There's nothing like a trade war to make companies rethink how they make their products. DigiTimes today reported that MSI shifted the production of some motherboards and notebooks, as well as the entirety of its America-bound graphics cards, to Taiwan to minimize the effects of rising U.S. tariffs.

Relations between the U.S. and China have only become more strained in recent months. U.S. President Donald Trump raised tariffs on Chinese goods from 10% to 25% in early May after trade talks between the countries broke down, reportedly because China backtracked its commitment to end intellectual property theft, and later the U.S. Department of Commerce effectively prohibited American companies from working with Huawei.

The conflict between the U.S. and China left many tech companies wondering how their businesses might be affected. DigiTimes reported on May 16 that motherboard companies were particularly concerned about demand falling in response to the U.S.-China trade war. The companies were reportedly prepared for the increased tariffs--most simply factored those costs into the price of their products--but it seems MSI would prefer not to do that.

MSI's decision to shift part of its production to Taiwan contradicts what CEO Charles Chiang told us in January. At the time, Chiang said that he was reluctant to move the company's manufacturing out of China because it could require too much investment. China became a manufacturing juggernaut because its workforce is simultaneously cheap and skilled. Leaving that workforce behind to avoid tariffs that could end at any time would be difficult.

"China is a big manufacturing country, because they have a big population and then they have skillful workers and [in] the young generation also," Chiang told Tom's Hardware in January. "They are very mature right now and very cost effective," he told us. "When the tariffs happen, if you want to move that away [from China], first it takes time and then you have to invest. And you don't know when it's going to be solved."

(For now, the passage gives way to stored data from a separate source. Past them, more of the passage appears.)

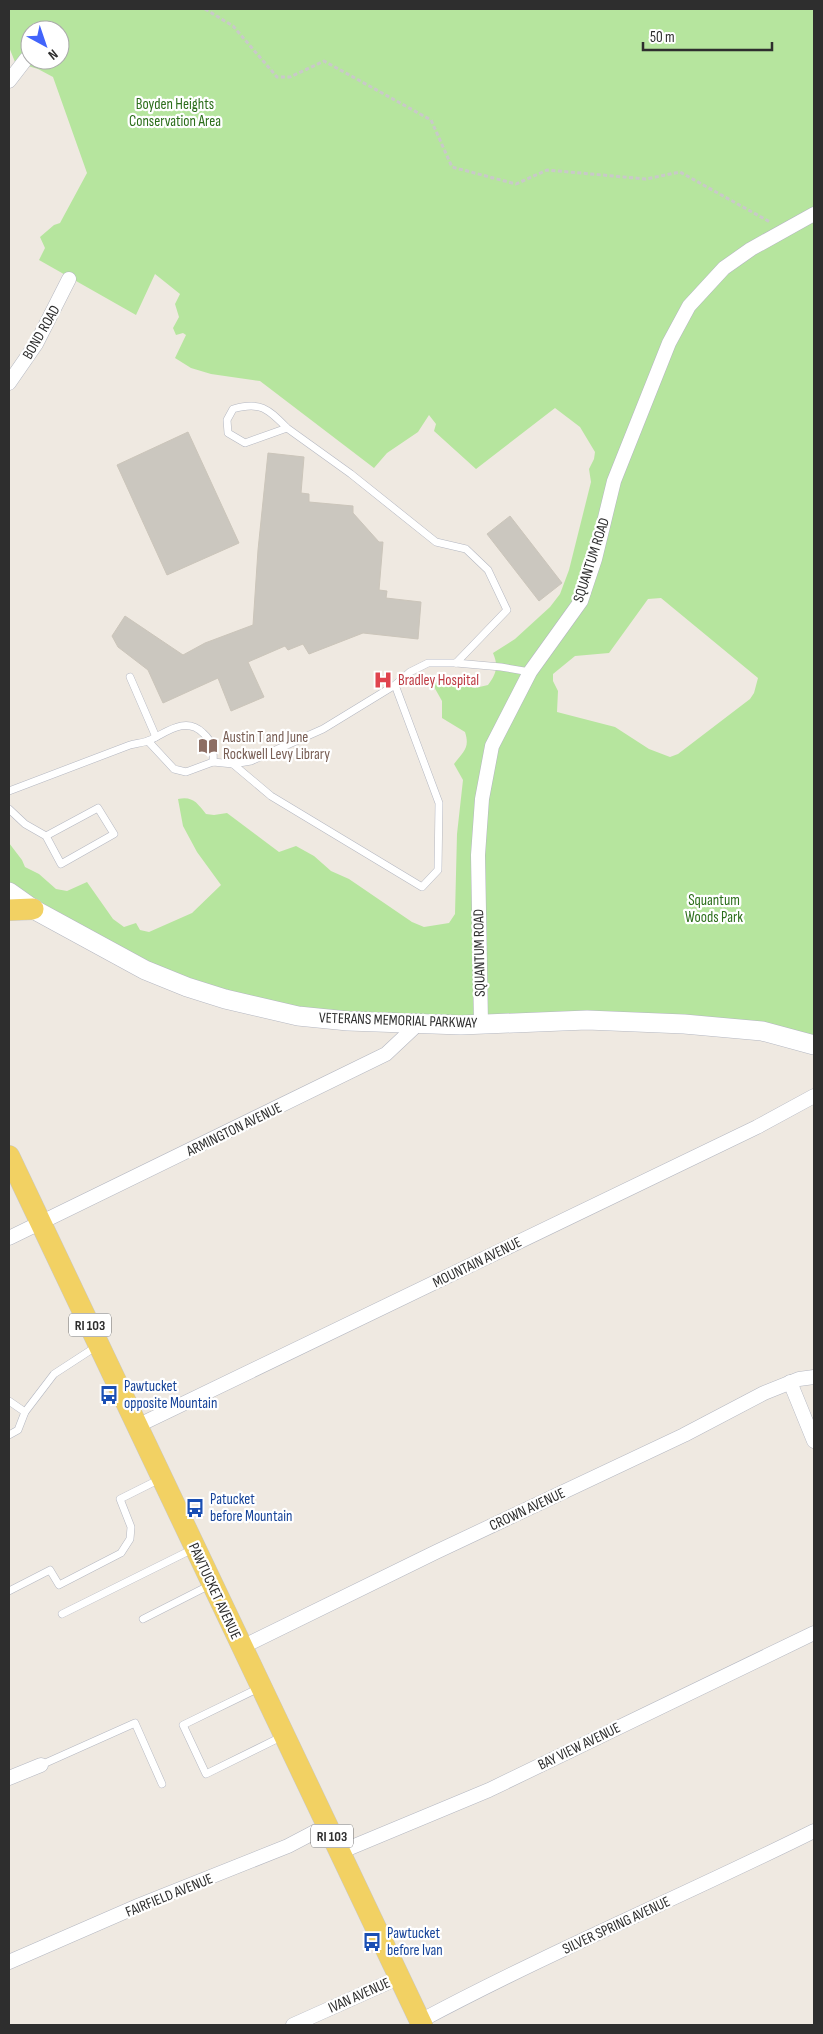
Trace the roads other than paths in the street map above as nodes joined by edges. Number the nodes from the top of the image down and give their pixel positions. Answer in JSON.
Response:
{"nodes":[{"id":1,"x":20,"y":67,"type":"edge"},
{"id":2,"x":9,"y":81,"type":"edge"},
{"id":3,"x":814,"y":214,"type":"edge"},
{"id":4,"x":69,"y":279,"type":"dead end"},
{"id":5,"x":9,"y":383,"type":"edge"},
{"id":6,"x":287,"y":428,"type":"junction"},
{"id":7,"x":456,"y":663,"type":"junction"},
{"id":8,"x":530,"y":672,"type":"junction"},
{"id":9,"x":130,"y":677,"type":"dead end"},
{"id":10,"x":394,"y":685,"type":"junction"},
{"id":11,"x":156,"y":736,"type":"junction"},
{"id":12,"x":148,"y":741,"type":"junction"},
{"id":13,"x":213,"y":762,"type":"junction"},
{"id":14,"x":233,"y":764,"type":"junction"},
{"id":15,"x":9,"y":791,"type":"edge"},
{"id":16,"x":9,"y":809,"type":"edge"},
{"id":17,"x":46,"y":836,"type":"junction"},
{"id":18,"x":9,"y":892,"type":"edge"},
{"id":19,"x":33,"y":909,"type":"junction"},
{"id":20,"x":9,"y":910,"type":"edge"},
{"id":21,"x":419,"y":1023,"type":"junction"},
{"id":22,"x":481,"y":1023,"type":"junction"},
{"id":23,"x":814,"y":1045,"type":"edge"},
{"id":24,"x":814,"y":1096,"type":"edge"},
{"id":25,"x":9,"y":1156,"type":"edge"},
{"id":26,"x":41,"y":1223,"type":"junction"},
{"id":27,"x":9,"y":1238,"type":"edge"},
{"id":28,"x":99,"y":1344,"type":"junction"},
{"id":29,"x":814,"y":1377,"type":"edge"},
{"id":30,"x":790,"y":1382,"type":"junction"},
{"id":31,"x":9,"y":1401,"type":"edge"},
{"id":32,"x":25,"y":1412,"type":"junction"},
{"id":33,"x":138,"y":1426,"type":"junction"},
{"id":34,"x":9,"y":1435,"type":"edge"},
{"id":35,"x":814,"y":1441,"type":"edge"},
{"id":36,"x":162,"y":1478,"type":"junction"},
{"id":37,"x":195,"y":1548,"type":"junction"},
{"id":38,"x":212,"y":1584,"type":"junction"},
{"id":39,"x":9,"y":1591,"type":"edge"},
{"id":40,"x":62,"y":1614,"type":"dead end"},
{"id":41,"x":143,"y":1619,"type":"dead end"},
{"id":42,"x":814,"y":1633,"type":"edge"},
{"id":43,"x":242,"y":1646,"type":"junction"},
{"id":44,"x":261,"y":1687,"type":"junction"},
{"id":45,"x":284,"y":1736,"type":"junction"},
{"id":46,"x":42,"y":1765,"type":"joint"},
{"id":47,"x":9,"y":1778,"type":"edge"},
{"id":48,"x":162,"y":1784,"type":"dead end"},
{"id":49,"x":328,"y":1826,"type":"junction"},
{"id":50,"x":814,"y":1831,"type":"edge"},
{"id":51,"x":340,"y":1852,"type":"junction"},
{"id":52,"x":9,"y":1962,"type":"edge"},
{"id":53,"x":398,"y":1978,"type":"junction"},
{"id":54,"x":421,"y":2023,"type":"edge"},
{"id":55,"x":293,"y":2025,"type":"edge"}],
"edges":[{"from":1,"to":2,"type":"street"},
{"from":3,"to":8,"type":"street","name":"SQUANTUM ROAD"},
{"from":4,"to":5,"type":"street","name":"BOND ROAD"},
{"from":6,"to":6,"type":"lane"},
{"from":6,"to":7,"type":"lane"},
{"from":7,"to":8,"type":"lane"},
{"from":7,"to":10,"type":"lane"},
{"from":8,"to":22,"type":"street","name":"SQUANTUM ROAD"},
{"from":9,"to":11,"type":"lane"},
{"from":10,"to":14,"type":"lane"},
{"from":10,"to":14,"type":"lane"},
{"from":11,"to":12,"type":"lane"},
{"from":11,"to":13,"type":"lane"},
{"from":12,"to":13,"type":"lane"},
{"from":12,"to":15,"type":"lane"},
{"from":13,"to":14,"type":"lane"},
{"from":16,"to":17,"type":"lane"},
{"from":17,"to":17,"type":"lane"},
{"from":18,"to":19,"type":"main road","name":"VETERANS MEMORIAL PARKWAY"},
{"from":19,"to":20,"type":"main road"},
{"from":19,"to":21,"type":"main road","name":"VETERANS MEMORIAL PARKWAY"},
{"from":21,"to":22,"type":"main road","name":"VETERANS MEMORIAL PARKWAY"},
{"from":21,"to":26,"type":"street","name":"ARMINGTON AVENUE"},
{"from":22,"to":23,"type":"main road","name":"VETERANS MEMORIAL PARKWAY"},
{"from":24,"to":33,"type":"street","name":"MOUNTAIN AVENUE"},
{"from":25,"to":26,"type":"main road","name":"PAWTUCKET AVENUE","number":"RI 103"},
{"from":26,"to":27,"type":"street","name":"ARMINGTON AVENUE"},
{"from":26,"to":28,"type":"main road","name":"PAWTUCKET AVENUE","number":"RI 103"},
{"from":28,"to":32,"type":"lane"},
{"from":28,"to":33,"type":"main road","name":"PAWTUCKET AVENUE","number":"RI 103"},
{"from":29,"to":30,"type":"street","name":"CROWN AVENUE"},
{"from":30,"to":35,"type":"street"},
{"from":30,"to":43,"type":"street","name":"CROWN AVENUE"},
{"from":31,"to":32,"type":"lane"},
{"from":32,"to":34,"type":"lane"},
{"from":33,"to":36,"type":"main road","name":"PAWTUCKET AVENUE","number":"RI 103"},
{"from":36,"to":37,"type":"main road","name":"PAWTUCKET AVENUE","number":"RI 103"},
{"from":36,"to":39,"type":"lane"},
{"from":37,"to":38,"type":"main road","name":"PAWTUCKET AVENUE","number":"RI 103"},
{"from":37,"to":40,"type":"lane"},
{"from":38,"to":41,"type":"lane"},
{"from":38,"to":43,"type":"main road","name":"PAWTUCKET AVENUE","number":"RI 103"},
{"from":42,"to":51,"type":"street","name":"BAY VIEW AVENUE"},
{"from":43,"to":44,"type":"main road","name":"PAWTUCKET AVENUE","number":"RI 103"},
{"from":44,"to":45,"type":"main road","name":"PAWTUCKET AVENUE","number":"RI 103"},
{"from":44,"to":45,"type":"lane"},
{"from":45,"to":49,"type":"main road","name":"PAWTUCKET AVENUE","number":"RI 103"},
{"from":46,"to":47,"type":"street"},
{"from":46,"to":48,"type":"lane"},
{"from":49,"to":51,"type":"main road","name":"PAWTUCKET AVENUE","number":"RI 103"},
{"from":49,"to":52,"type":"street","name":"FAIRFIELD AVENUE"},
{"from":50,"to":54,"type":"street","name":"SILVER SPRING AVENUE"},
{"from":51,"to":53,"type":"main road","name":"PAWTUCKET AVENUE","number":"RI 103"},
{"from":53,"to":54,"type":"main road","name":"PAWTUCKET AVENUE","number":"RI 103"},
{"from":53,"to":55,"type":"street","name":"IVAN AVENUE"}]}
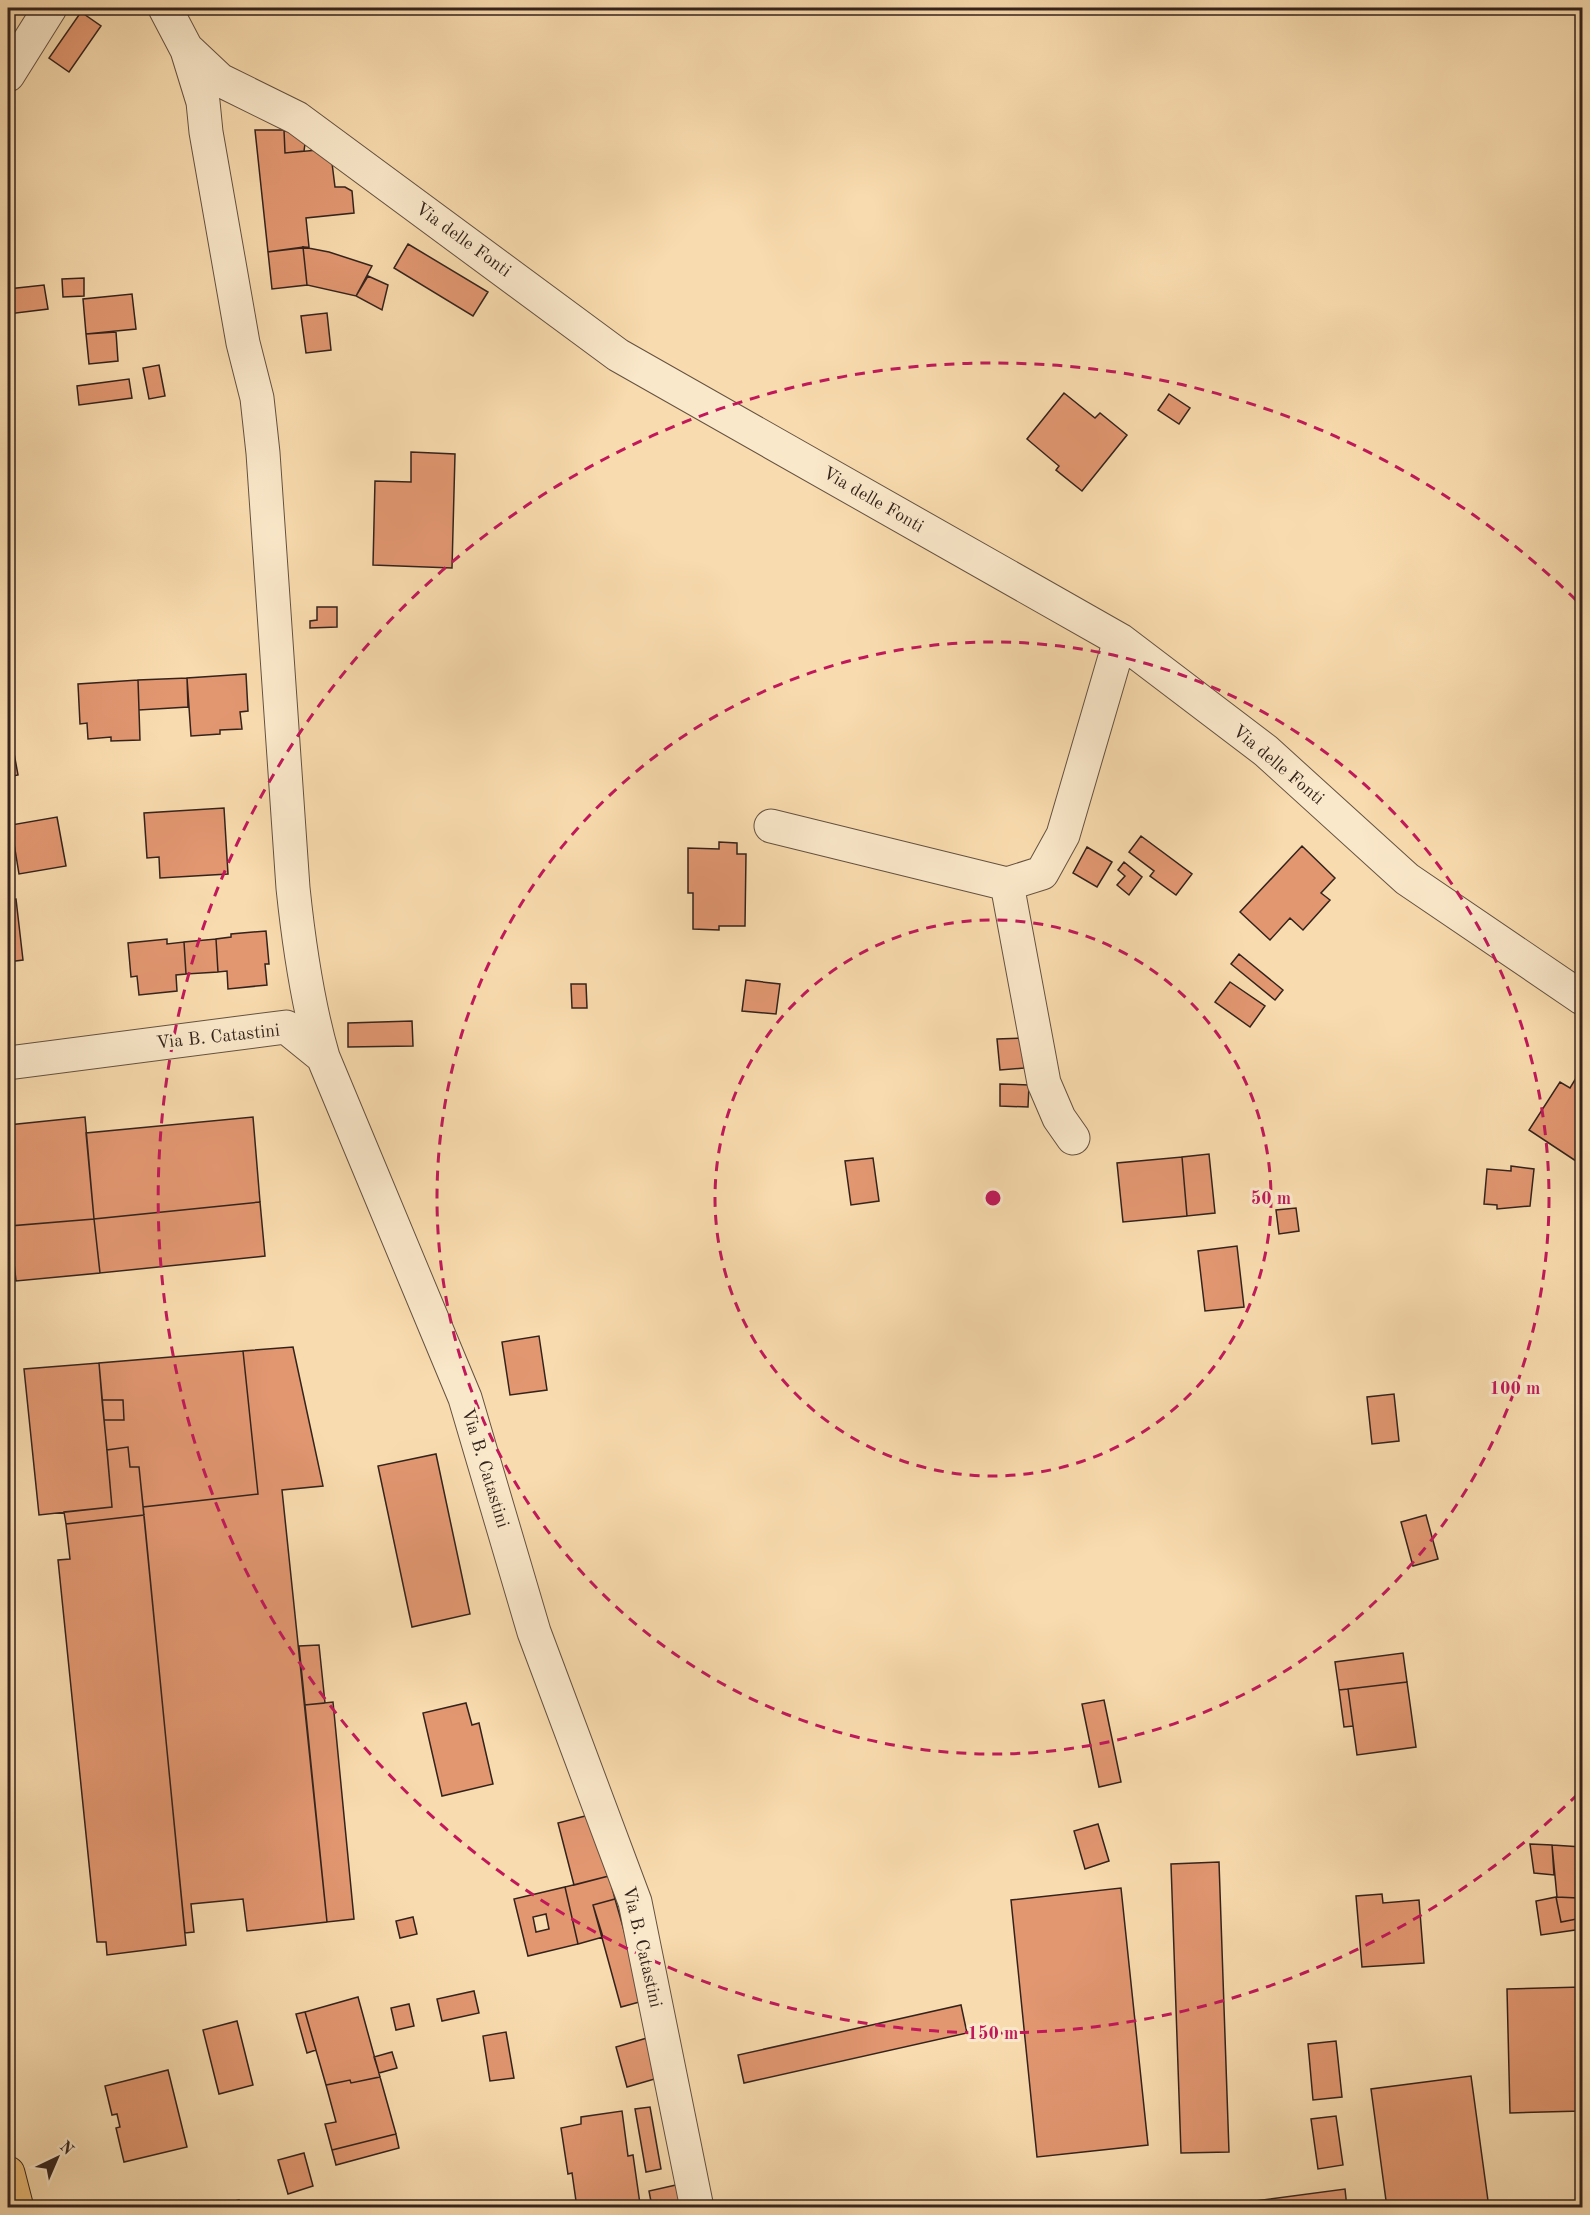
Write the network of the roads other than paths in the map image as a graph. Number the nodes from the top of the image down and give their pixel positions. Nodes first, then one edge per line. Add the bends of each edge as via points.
1 (50, 8) edge
2 (165, 8) edge
3 (186, 48) junction
4 (8, 75) edge
5 (1120, 640) junction
6 (771, 826) dead end
7 (1007, 884) junction
8 (1582, 998) edge
9 (324, 1057) junction
10 (8, 1063) edge
11 (1073, 1138) dead end
12 (8, 2172) edge
13 (17, 2208) edge
14 (698, 2208) edge

1 - 4 street
2 - 3 street, Via delle Fonti
3 - 5 street, Via delle Fonti via 219,80 297,118 618,355
3 - 9 street via 203,102 243,343 257,398 293,888 299,945
5 - 7 street via 1063,835 1042,873
5 - 8 street, Via delle Fonti via 1266,751 1407,879
6 - 7 street
7 - 11 street via 1044,1083 1059,1118
9 - 10 street, Via B. Catastini via 286,1027
9 - 14 street, Via B. Catastini via 465,1398 534,1632 635,1902
12 - 13 main road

But now Chiang told DigiTimes that MSI is making "a small number" of motherboards in Taiwan; that its notebook production in the country has risen from 1,000 units to 25,000; and that it's also producing all the graphics cards meant to be sold in the U.S. in Taiwan. The company's also said to have enough inventory already in the U.S. to last it two-and-a-half to three months. All those efforts should help mitigate the impact of U.S. tariffs.

MSI is far from the only company worried about the U.S.-China trade war. Tariffs alone raised concern for AMD, Nvidia, and potentially the laptop and smartphone industries. Companies will also suffer from losing Huawei's business: a Goldman Sachs report indicated that Broadcom, Qualcomm, Micron, and Intel would take the worst losses from that decision, but companies like AMD, Nvidia, and Microsoft will also be affected by the blacklisting.